El mar hervía a cachón en la punta de A Barca, como si quisiera arrasar de nuevo el santuario. Dentro, ausente a los desvaríos de las aguas, la voz de Amancio Prada llenaba el templo con una marea de lirismo. Muxía vivió el domingo por la tarde un momento para la historia. Una jornada de reafirmación muxiana. Como si un ángel bajase a cantar la poesía del pueblo en el lugar de los rezos y las plegarias. El berciano se ganó al público desde el primer momento, con Nosa Señora da Barca. A la primera ya le cayeron un manojo de claveles blancos. Al acabar la pieza, se levantó y se giró hacia la imagen de la Virxe, como si le ofreciese su guitarra. Este gesto de respecto le valió otra salva de aplausos.

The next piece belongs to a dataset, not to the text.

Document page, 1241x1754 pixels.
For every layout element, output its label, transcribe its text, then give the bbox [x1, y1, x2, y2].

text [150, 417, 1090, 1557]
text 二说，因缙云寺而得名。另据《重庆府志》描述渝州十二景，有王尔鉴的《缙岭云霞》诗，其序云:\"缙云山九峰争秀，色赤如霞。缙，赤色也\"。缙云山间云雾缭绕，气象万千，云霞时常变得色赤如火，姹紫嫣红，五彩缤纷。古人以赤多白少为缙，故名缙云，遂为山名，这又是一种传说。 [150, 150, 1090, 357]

Fue mucho más que un concierto. La poesía de Rosalía y Lorca entró de lleno en el templo como desagravio a su destrucción por rayos y temporales. Amancio Prada arrancó diciendo que había «soñado moito» con ese «momento» y ese «lugar». Con Campanas de Bastavales la emoción empezó a inundar la ermita. Más claveles. Semejaba que la voz del cantante y los versos rosalianos hubiesen sido creados adrede para el santuario y todo lo que envuelve.

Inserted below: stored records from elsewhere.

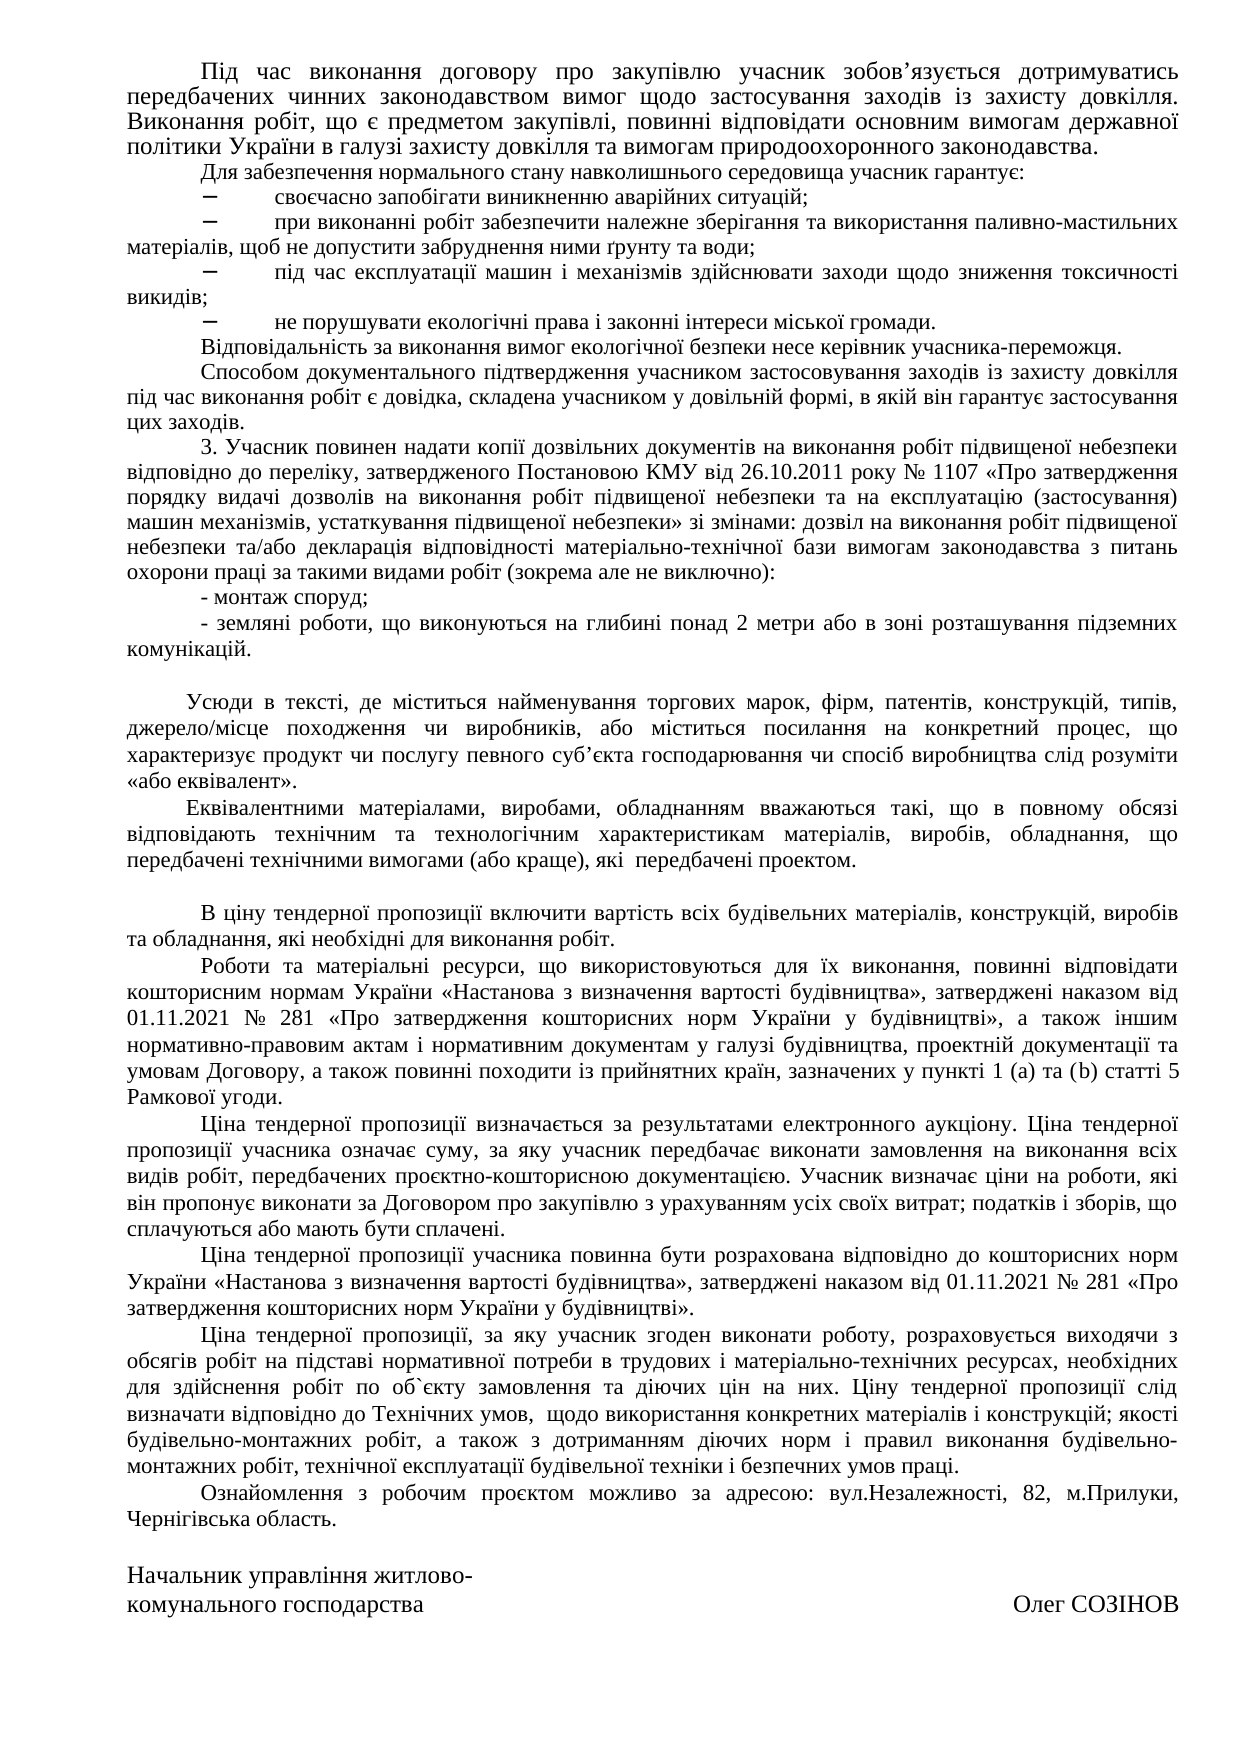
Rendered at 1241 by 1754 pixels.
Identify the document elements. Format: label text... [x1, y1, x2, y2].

list - монтаж споруд; [127, 584, 1180, 609]
text Усюди в тексті, де міститься найменування торгових марок, фірм, патентів, конструкцій, типів, джерело/місце походження чи виробників, або міститься посилання на конкретний процес, що характеризує продукт чи послугу певного суб’єкта господарювання чи спосіб виробництва слід розуміти «або еквівалент». [127, 688, 1180, 793]
text Роботи та матеріальні ресурси, що використовуються для їх виконання, повинні відповідати кошторисним нормам України «Настанова з визначення вартості будівництва», затверджені наказом від 01.11.2021 № 281 «Про затвердження кошторисних норм України у будівництві», а також іншим нормативно-правовим актам і нормативним документам у галузі будівництва, проектній документації та умовам Договору, а також повинні походити із прийнятних країн, зазначених у пункті 1 (а) та (b) статті 5 Рамкової угоди. [127, 952, 1180, 1110]
text Способом документального підтвердження учасником застосовування заходів із захисту довкілля під час виконання робіт є довідка, складена учасником у довільній формі, в якій він гарантує застосування цих заходів. [127, 359, 1180, 434]
text Ціна тендерної пропозиції учасника повинна бути розрахована відповідно до кошторисних норм України «Настанова з визначення вартості будівництва», затверджені наказом від 01.11.2021 № 281 «Про затвердження кошторисних норм України у будівництві». [127, 1242, 1180, 1321]
text Для забезпечення нормального стану навколишнього середовища учасник гарантує: [127, 159, 1180, 184]
list при виконанні робіт забезпечити належне зберігання та використання паливно-мастильних матеріалів, щоб не допустити забруднення ними ґрунту та води; [127, 209, 1180, 259]
list під час експлуатації машин і механізмів здійснювати заходи щодо зниження токсичності викидів; [127, 259, 1180, 309]
list не порушувати екологічні права і законні інтереси міської громади. [127, 309, 1180, 334]
text Ціна тендерної пропозиції визначається за результатами електронного аукціону. Ціна тендерної пропозиції учасника означає суму, за яку учасник передбачає виконати замовлення на виконання всіх видів робіт, передбачених проєктно-кошторисною документацією. Учасник визначає ціни на роботи, які він пропонує виконати за Договором про закупівлю з урахуванням усіх своїх витрат; податків і зборів, що сплачуються або мають бути сплачені. [127, 1110, 1180, 1242]
text комунального господарства Олег СОЗІНОВ [127, 1589, 1180, 1618]
text Ознайомлення з робочим проєктом можливо за адресою: вул.Незалежності, 82, м.Прилуки, Чернігівська область. [127, 1479, 1180, 1531]
text - земляні роботи, що виконуються на глибині понад 2 метри або в зоні розташування підземних комунікацій. [127, 609, 1180, 662]
text Ціна тендерної пропозиції, за яку учасник згоден виконати роботу, розраховується виходячи з обсягів робіт на підставі нормативної потреби в трудових і матеріально-технічних ресурсах, необхідних для здійснення робіт по об`єкту замовлення та діючих цін на них. Ціну тендерної пропозиції слід визначати відповідно до Технічних умов, щодо використання конкретних матеріалів і конструкцій; якості будівельно-монтажних робіт, а також з дотриманням діючих норм і правил виконання будівельно-монтажних робіт, технічної експлуатації будівельної техніки і безпечних умов праці. [127, 1321, 1180, 1479]
text Відповідальність за виконання вимог екологічної безпеки несе керівник учасника-переможця. [127, 334, 1180, 359]
list своєчасно запобігати виникненню аварійних ситуацій; [127, 184, 1180, 209]
text Начальник управління житлово- [127, 1560, 1180, 1589]
list 3. Учасник повинен надати копії дозвільних документів на виконання робіт підвищеної небезпеки відповідно до переліку, затвердженого Постановою КМУ від 26.10.2011 року № 1107 «Про затвердження порядку видачі дозволів на виконання робіт підвищеної небезпеки та на експлуатацію (застосування) машин механізмів, устаткування підвищеної небезпеки» зі змінами: дозвіл на виконання робіт підвищеної небезпеки та/або декларація відповідності матеріально-технічної бази вимогам законодавства з питань охорони праці за такими видами робіт (зокрема але не виключно): [127, 434, 1180, 584]
text Під час виконання договору про закупівлю учасник зобов’язується дотримуватись передбачених чинних законодавством вимог щодо застосування заходів із захисту довкілля. Виконання робіт, що є предметом закупівлі, повинні відповідати основним вимогам державної політики України в галузі захисту довкілля та вимогам природоохоронного законодавства. [127, 59, 1180, 159]
text Еквівалентними матеріалами, виробами, обладнанням вважаються такі, що в повному обсязі відповідають технічним та технологічним характеристикам матеріалів, виробів, обладнання, що передбачені технічними вимогами (або краще), які передбачені проектом. [127, 793, 1180, 873]
text В ціну тендерної пропозиції включити вартість всіх будівельних матеріалів, конструкцій, виробів та обладнання, які необхідні для виконання робіт. [127, 899, 1180, 952]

Se acordó del carnotán Teófilo Caamaño y sus historias de marinero, el barco de tres palos y las coplas al vendaval, relatos épicos de pescadores que los pueblos como Muxía llevan grabadas muy dentro. Fuera, el mar continuaba embravecido, pero dentro el clima espiritual hacía navegar al público en un remanso de paz. Siguió Pra Habana y con ella más claveles. Con el mar fuente de vida y de muerte llegó Lorca y, luego, la cantiga de Mendiño. En ese momento, el sol entraba por la vidriera del pórtico e iluminaba a la vez el rostro del cantor y el sagrario. Como si el cielo quisiera sumarse al acontecimiento, un concierto para escuchar con los ojos cerrados. También los trovadores tuvieron su vez, con Leliadoura, la tradición, con Ver bailar Carmiña; la Canción de cuna para Rosalía de Castro, morta, de Lorca: «Érguete miña amiga que xa cantan os galos»; A dama e o cabaleiro, de Cunqueiro; Pondal y sus pinos, y de nuevo Rosalía, con Como chove miudiño. El público ya estaba entregado. La emoción y el lirismo habían inundado por completo la ermita. Se oían bravos y halagos entre pieza y pieza. Hasta la apoteosis. El coro de la localidad, que ya había intervenido antes del concierto, se levantó para acompañar a Amancio Prada en la interpretación por primera vez en Muxía de Romaxe da Nosa Señora da Barca, de García Lorca, y el santuario retumbó: «Ruada, ruada, ruada...».